Tuesday, May 12, 2009

Paying Attention

This column originally appeared on Sunday, May 10, 2009

There are people in any community who go about their lives in a quiet fashion, ruffling no feathers and roiling no waters. They fly mostly under the radar, out of either conscious choice on their part or studied indifference on ours. They make a difference in the world, surely, but in a low-key, self-conscious manner. Like the fictional Willie Lowman in “Death of a Salesman,” when they are gone, perhaps we look about and wonder why we didn’t notice them before, and kick ourselves for not paying attention to their quiet contributions.

This isn’t about one of those people. It’ s about John J. Duffy.

I have not known John J. Duffy all my life, but there are times it feels like it. He is as much a part of the landscape of the Chester County I have come to know and appreciate, if not adore, as the clock tower on tip of his beloved courthouse or the waters of the Brandywine Creek. He is as noticeable and brash as the neckties he favors. Among the legal circle I associate myself with on a professional basis, there are few who do not, when you ask them, have a ready, distinct, certain opinion of John J. Duffy – good or not so good, affectionate or antagonistic.

That is to say, you may not like John J. Duffy, but you must acknowledge him. He is no shrinking violet, no silent witness, no unseen face. He is a criminal defense attorney and a proud, accomplished one, who has battled his way through countless trials and rubbed those across the aisle from him more than one wrong way over the years.

So the very fact that this coming week John J. Duffy will be called to stand and be honored by those people he has battled – judges and prosecutors, for starters – is remarkable. On Friday, the Chester County Drug Court will present John J. Duffy with its Osceola Wesley Award, given to a person who has aided in the recovery of people gripped by addictive demons. He does not want the award –there are between 11 and five other people, depending on who he’s telling, who deserve it more – but he’s getting it anyway and that’s a hell of a thing.

John J. Duffy is perhaps as well known for his battle against, and continuing triumph over, alcoholism, as for his courtroom skills. Years ago, researching his back-story for a piece I was putting together before one of his trials, I read all about it: the angry, booze-tinged fall from grace, much of it in the public eye, and then the eventual redemption. It made fascinating reading. Most of all, the tale demands wonder at what became of the John J. Duffy who was. Not content to keep his sobriety to himself, John J. Duffy has since his recovery gone on to share it with as many people as he can fit into a 24 hour day -- without ticking off the missus.

“John wears his recovery on his sleeve,” a woman who knows him well told me while we stood in a hallway of the Justice Center last week. If a ride to a meeting is needed, or a referral to his treasured Caron Foundation is required, or simply a person to stand by while the addiction is still holding sway is necessary, John J. Duffy has been available for countless lost souls, she said.

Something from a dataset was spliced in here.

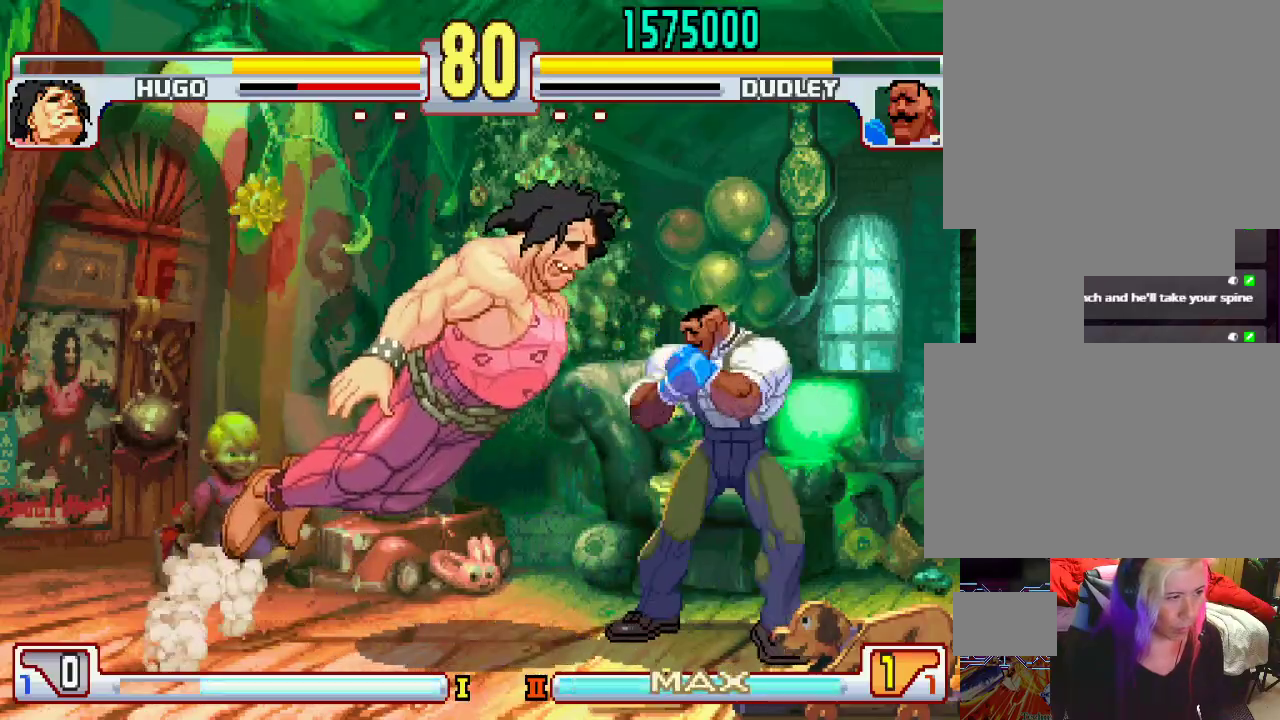
{"buttons": [], "left_stick": "left", "events": [[150, "left_stick", "center"], [250, "L2", "down"], [300, "left_stick", "right"], [350, "L2", "up"], [367, "left_stick", "down"], [417, "left_stick", "left"], [433, "CIRCLE", "down"], [500, "CIRCLE", "up"]]}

Judge William P. Mahon, the county’s recovery court champion, told me that John J. Duffy’s life and work in helping people regain their lives was nothing more than “extraordinary.” He said that John J. Duffy had gone out of his way to provide assistance for those in recovery, with no thought for himself.

Except once, the judge remembered.

When still in private practice, a client of Mahon's was facing his fourth DUI charge. Or was it his fifth? No matter, the man’s life was a wreck, careering out of control like the drunk driver he was. Sitting in court while Mahon asked a judge to continue the case so that everything could be tied together, John J. Duffy heard the story and approached. “I’m not trying to steal your client,” he told Mahon, “but tell him to call me.”

A year later Mahon attended his client’s 12-month sobriety anniversary. John J. Duffy had shepherded the man through the recovery process and helped negotiate his life back to a clean and straight course. In return, however, the client, a professional fitness trainer, helped John J. Duffy lose weight. And for a time, at least, John J. Duffy approached being svelte.

Osceola Wesley, the Coatesville man and recovered drug abuser for whom the award he will receive was named, came from a world different than John J. Duffy’s. North Philly versus West Philly; Army service in Korea versus law school at Villanova; African-American versus Irish American. But, as Mahon pointed out to me last week, their worlds converged around how they dealt with their addictions. “Both came out of those experiences determined to contribute back to the recovery of others,” he said.

Attention must be paid, someone once said. And so now it will be.